▶ STATED PROBLEM A
Edit the post on the Dr. Seuss books by rewriting the part that opens with the words containing "And that is" and closes with "against Dr Seuss.", and put "tangled mix" in place of "messy mix".
▶ STATED PROBLEM B
List every sentence in the remark that the post on the Dr. Seuss books attributes to icemiser69.

▶ TEXT PROVIDED
============================================================
They could have just dropped those books without saying anything but IIRC at least some of those titles had already been flagged as problematic so I think this would still have become an issue.

I'm a cynic when it comes to corporations caving to this kind of pressure but I think they made a virtue signaling statement with these titles that weren't selling because they were worried that it would spread to the entire Seuss library. 

Cat in the Hat was already getting dragged into it.  And that would have hit them financially.

13 hours ago, icemiser69 said:

We live in a world that is becoming more and more polarized.  All or nothing, no middle ground.  What you are saying makes a lot of sense.  Have an open and honest discussion about the issues and try to come up with some sort of compromise which makes the most sense.  They could even add a page to the front of the books talking about why there were changes made to the books.  A teachable moment parents can have with their children. 

And that is why how they handled this sucked.  This was perhaps the best scenario where a conversation about the issues today could happen because there was a history there where the author came down on a messy mix of both the right and wrong side of history during WWII era but they also had some children's books, like the Sneeches, were they could say "this is my rebuttal" to your argument against Dr Seuss.
============================================================
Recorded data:

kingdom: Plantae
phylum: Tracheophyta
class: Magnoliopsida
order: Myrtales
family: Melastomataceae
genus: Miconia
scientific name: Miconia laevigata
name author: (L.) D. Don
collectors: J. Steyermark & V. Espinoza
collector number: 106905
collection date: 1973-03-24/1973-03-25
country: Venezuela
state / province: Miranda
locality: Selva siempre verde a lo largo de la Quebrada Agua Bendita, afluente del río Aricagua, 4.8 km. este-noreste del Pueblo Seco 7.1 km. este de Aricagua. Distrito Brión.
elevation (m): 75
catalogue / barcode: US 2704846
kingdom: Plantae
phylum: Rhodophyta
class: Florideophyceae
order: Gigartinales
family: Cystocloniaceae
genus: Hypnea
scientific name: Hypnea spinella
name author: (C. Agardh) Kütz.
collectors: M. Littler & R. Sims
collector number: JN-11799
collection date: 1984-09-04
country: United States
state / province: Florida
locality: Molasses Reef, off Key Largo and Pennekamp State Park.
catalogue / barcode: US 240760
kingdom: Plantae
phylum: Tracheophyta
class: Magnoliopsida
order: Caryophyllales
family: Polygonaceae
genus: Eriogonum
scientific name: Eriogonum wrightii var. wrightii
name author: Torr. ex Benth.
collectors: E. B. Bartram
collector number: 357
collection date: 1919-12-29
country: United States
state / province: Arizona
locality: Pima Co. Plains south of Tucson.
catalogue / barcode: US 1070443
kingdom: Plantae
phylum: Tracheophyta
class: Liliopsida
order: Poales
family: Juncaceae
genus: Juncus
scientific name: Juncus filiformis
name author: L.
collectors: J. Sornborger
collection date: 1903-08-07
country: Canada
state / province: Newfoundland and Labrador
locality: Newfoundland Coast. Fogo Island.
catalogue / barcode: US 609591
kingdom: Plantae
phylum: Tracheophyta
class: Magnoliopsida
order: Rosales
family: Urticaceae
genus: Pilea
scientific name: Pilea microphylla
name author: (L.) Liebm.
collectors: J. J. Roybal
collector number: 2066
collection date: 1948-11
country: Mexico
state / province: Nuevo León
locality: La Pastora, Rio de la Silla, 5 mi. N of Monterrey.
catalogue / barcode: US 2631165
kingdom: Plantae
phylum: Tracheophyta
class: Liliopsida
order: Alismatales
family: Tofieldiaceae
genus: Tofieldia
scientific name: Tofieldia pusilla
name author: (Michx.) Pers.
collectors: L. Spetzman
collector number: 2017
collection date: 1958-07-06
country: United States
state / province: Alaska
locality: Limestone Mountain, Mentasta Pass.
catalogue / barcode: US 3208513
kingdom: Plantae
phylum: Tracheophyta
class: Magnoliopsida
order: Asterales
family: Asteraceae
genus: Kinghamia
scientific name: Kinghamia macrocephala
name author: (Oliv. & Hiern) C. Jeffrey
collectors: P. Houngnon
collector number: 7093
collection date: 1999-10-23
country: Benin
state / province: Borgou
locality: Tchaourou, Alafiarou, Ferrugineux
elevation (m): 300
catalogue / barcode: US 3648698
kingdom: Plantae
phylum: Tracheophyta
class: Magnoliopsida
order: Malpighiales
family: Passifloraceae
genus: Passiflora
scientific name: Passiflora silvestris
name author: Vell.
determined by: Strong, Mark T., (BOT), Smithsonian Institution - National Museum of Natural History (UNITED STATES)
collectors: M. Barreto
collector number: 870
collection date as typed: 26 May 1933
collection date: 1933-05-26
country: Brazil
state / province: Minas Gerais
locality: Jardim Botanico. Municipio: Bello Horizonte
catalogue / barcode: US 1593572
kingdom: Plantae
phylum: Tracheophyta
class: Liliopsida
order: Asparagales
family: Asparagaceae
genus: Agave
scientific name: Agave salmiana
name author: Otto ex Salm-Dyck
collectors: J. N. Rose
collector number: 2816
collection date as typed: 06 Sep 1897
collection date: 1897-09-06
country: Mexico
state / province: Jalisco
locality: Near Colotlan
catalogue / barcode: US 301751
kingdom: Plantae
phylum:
============================================================
▶ WRITTEN SOLUTION A
And that is why how they handled this sucked.  This was perhaps the best scenario where a conversation about the issues today could happen because there was a history there where the author came down on a tangled mix of both the right and wrong side of history during WWII era but they also had some children's books, like the Sneeches, were they could say "this is my rebuttal" to your argument against Dr Seuss.

▶ WRITTEN SOLUTION B
- We live in a world that is becoming more and more polarized.
- All or nothing, no middle ground.
- What you are saying makes a lot of sense.
- Have an open and honest discussion about the issues and try to come up with some sort of compromise which makes the most sense.
- They could even add a page to the front of the books talking about why there were changes made to the books.
- A teachable moment parents can have with their children.